W niedzielę pojawiła się informacja o przypadku koronawirusa w czeskiej kadrze kobiet, która wzięła udział w zawodach Pucharu Świata w Hinzenbach. Mimo, że można się było domyślać, kto otrzymał pozytywny wynik, nie podano tego oficjalnie. Teraz okazuje się, że Klara Ulrichova, która z tego względu nie wystartowała w niedzielę, w rzeczywistości nie została zakażona wirusem SARS-CoV-2.
Wszyscy pamiętamy przypadek Klemensa Murańki, który w Oberstdorfie uzyskał pozytywny wynik testu na obecność koronawirusa. Wówczas wydawało się, że polska kadra nie wystartuje w Turnieju Czterech Skoczni, jednak kolejne testy wykluczyły infekcję i po ogromnym zamieszaniu, nasi reprezentanci ostatecznie wzięli udział w niemiecko-austriackiej imprezie.
Pamiętamy też przypadek Filipa Sakali, którego pozytywny wynik testu w fińskiej Ruce, wykluczył całą czeską kadrę z jednego z konkursów Pucharu Świata. Jak się później okazało, wynik był najprawdopodobniej błędny ze względu na to, że skoczek przebył już infekcję latem, a w jego organizmie wykryte zostały przeciwciała.

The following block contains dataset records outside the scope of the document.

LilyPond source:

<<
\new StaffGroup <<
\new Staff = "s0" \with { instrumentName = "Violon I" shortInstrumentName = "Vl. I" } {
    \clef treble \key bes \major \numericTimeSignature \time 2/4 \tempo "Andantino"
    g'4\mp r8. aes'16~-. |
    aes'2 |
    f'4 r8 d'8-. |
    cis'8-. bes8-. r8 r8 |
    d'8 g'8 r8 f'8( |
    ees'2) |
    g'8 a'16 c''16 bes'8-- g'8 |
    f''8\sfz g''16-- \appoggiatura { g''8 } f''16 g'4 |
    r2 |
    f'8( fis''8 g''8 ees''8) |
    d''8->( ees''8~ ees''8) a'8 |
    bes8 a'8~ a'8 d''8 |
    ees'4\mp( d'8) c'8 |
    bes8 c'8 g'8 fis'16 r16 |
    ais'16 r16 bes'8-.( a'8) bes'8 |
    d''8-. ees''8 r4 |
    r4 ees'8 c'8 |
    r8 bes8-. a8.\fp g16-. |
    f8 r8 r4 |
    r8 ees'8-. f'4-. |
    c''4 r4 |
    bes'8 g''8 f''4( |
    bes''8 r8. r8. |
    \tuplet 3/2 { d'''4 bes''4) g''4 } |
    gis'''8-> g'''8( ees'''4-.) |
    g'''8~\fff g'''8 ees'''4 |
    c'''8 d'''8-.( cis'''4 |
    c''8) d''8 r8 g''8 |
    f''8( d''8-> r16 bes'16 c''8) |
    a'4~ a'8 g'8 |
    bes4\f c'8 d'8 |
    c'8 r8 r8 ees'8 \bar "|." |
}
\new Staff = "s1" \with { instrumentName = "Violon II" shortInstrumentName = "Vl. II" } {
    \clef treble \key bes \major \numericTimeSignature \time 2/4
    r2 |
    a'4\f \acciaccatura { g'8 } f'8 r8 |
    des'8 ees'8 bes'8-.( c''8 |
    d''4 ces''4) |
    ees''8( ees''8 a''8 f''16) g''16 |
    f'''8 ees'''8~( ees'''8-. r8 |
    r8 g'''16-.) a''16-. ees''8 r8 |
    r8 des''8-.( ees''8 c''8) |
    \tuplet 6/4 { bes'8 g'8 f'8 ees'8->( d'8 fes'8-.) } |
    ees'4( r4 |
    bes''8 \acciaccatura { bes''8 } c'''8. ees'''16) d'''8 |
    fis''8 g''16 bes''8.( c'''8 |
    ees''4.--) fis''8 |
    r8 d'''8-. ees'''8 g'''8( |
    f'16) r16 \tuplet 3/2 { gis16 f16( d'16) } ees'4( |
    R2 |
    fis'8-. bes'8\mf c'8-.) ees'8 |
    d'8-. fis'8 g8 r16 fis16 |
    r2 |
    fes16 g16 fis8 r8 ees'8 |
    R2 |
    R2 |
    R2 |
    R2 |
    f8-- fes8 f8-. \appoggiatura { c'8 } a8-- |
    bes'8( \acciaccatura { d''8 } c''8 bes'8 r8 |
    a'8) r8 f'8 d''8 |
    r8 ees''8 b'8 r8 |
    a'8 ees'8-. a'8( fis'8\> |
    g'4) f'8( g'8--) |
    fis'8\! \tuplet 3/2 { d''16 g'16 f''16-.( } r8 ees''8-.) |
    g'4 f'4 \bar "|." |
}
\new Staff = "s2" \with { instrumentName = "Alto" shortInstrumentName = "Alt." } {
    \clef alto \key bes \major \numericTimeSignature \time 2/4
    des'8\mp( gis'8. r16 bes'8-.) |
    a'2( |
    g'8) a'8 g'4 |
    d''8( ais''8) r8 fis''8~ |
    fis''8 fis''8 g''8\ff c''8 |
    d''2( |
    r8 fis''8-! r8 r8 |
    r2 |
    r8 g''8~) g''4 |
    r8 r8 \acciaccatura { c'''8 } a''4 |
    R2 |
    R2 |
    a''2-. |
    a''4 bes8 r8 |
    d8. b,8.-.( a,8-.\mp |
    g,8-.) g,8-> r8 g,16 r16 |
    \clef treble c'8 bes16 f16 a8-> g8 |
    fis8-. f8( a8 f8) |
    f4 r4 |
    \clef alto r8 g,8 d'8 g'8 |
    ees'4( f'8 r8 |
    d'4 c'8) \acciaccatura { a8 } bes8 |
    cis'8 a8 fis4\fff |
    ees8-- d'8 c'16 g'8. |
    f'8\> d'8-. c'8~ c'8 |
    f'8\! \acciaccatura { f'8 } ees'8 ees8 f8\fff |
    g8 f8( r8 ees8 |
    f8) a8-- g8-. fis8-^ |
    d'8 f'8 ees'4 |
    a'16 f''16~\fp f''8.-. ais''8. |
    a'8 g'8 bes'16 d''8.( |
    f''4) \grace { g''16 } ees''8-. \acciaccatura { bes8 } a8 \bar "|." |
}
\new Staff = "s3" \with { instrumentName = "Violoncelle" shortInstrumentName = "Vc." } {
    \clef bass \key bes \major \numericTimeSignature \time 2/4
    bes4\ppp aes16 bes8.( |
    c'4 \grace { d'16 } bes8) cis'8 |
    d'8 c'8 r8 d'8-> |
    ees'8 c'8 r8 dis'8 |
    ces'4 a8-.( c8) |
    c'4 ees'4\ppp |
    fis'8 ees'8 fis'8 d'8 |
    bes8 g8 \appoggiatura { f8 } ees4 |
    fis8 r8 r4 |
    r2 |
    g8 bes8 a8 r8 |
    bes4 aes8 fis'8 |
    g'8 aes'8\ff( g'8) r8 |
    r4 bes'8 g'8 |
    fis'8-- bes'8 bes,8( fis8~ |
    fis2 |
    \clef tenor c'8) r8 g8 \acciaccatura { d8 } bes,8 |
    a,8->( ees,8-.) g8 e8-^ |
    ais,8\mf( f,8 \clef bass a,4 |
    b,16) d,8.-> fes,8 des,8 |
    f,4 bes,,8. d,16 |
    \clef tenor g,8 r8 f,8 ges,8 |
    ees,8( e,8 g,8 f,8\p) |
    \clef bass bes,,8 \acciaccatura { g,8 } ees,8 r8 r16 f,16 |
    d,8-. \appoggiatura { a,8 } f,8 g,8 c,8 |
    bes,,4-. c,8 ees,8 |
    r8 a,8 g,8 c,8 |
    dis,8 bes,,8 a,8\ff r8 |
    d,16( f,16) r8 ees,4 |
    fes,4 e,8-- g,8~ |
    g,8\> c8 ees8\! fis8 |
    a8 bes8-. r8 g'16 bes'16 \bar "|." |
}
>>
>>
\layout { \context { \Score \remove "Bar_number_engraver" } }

Ten drugi casus wydarzył się także w żeńskiej odsłonie Pucharu Świata. Pozytywny przypadek testu na COVID-19 przytrafił się startującej w Hinzenbach Klarze Ulrichovej. Utalentowana 16-letnia Czeszka, która w swoim dorobku miała już triumf w zeszłorocznej klasyfikacji generalnej FIS Cup, tej zimy zadebiutowała w zawodach Pucharu Świata. Po 32. miejscu w Ramsau, już w Ljubnie wywalczyła pierwsze punkty za 29. lokatę, a w sobotę w Hinzenbach zameldowała się na bardzo dobrej 18. pozycji, będąc jednocześnie trzecią w stawce juniorką.
W niedzielę z wyżej wymienionego powodu jej zabrakło, jednak zgodnie z oficjalnymi informacjami podawanymi przez Międzynarodową Federację Narciarską (FIS), pozostałe czeskie zawodniczki i sztab szkoleniowy otrzymali negatywne wyniki i mogli wziąć udział w niedzielnej odsłonie zawodów. Ulrichova osobno powróciła do Czech, aby tam przejść kolejny test, który miał zweryfikować wyniki pierwszego. Jednocześnie ważyły się losy jej startu w ruszających we wtorek Mistrzostwach Świata Juniorów w Lahti.
Okazało się, że drugi test wykonany w Ostrawie był już definitywnie negatywny. Czeska juniorka została więc niesłusznie pozbawiona szans na zdobycie kolejnych pucharowych punków. Szczęśliwie, będzie miała możliwość powalczenia o czołową lokatę w MŚJ, a spoglądając na jej ostatnie rezultaty nie można wykluczyć, że będzie to lokata medalowa.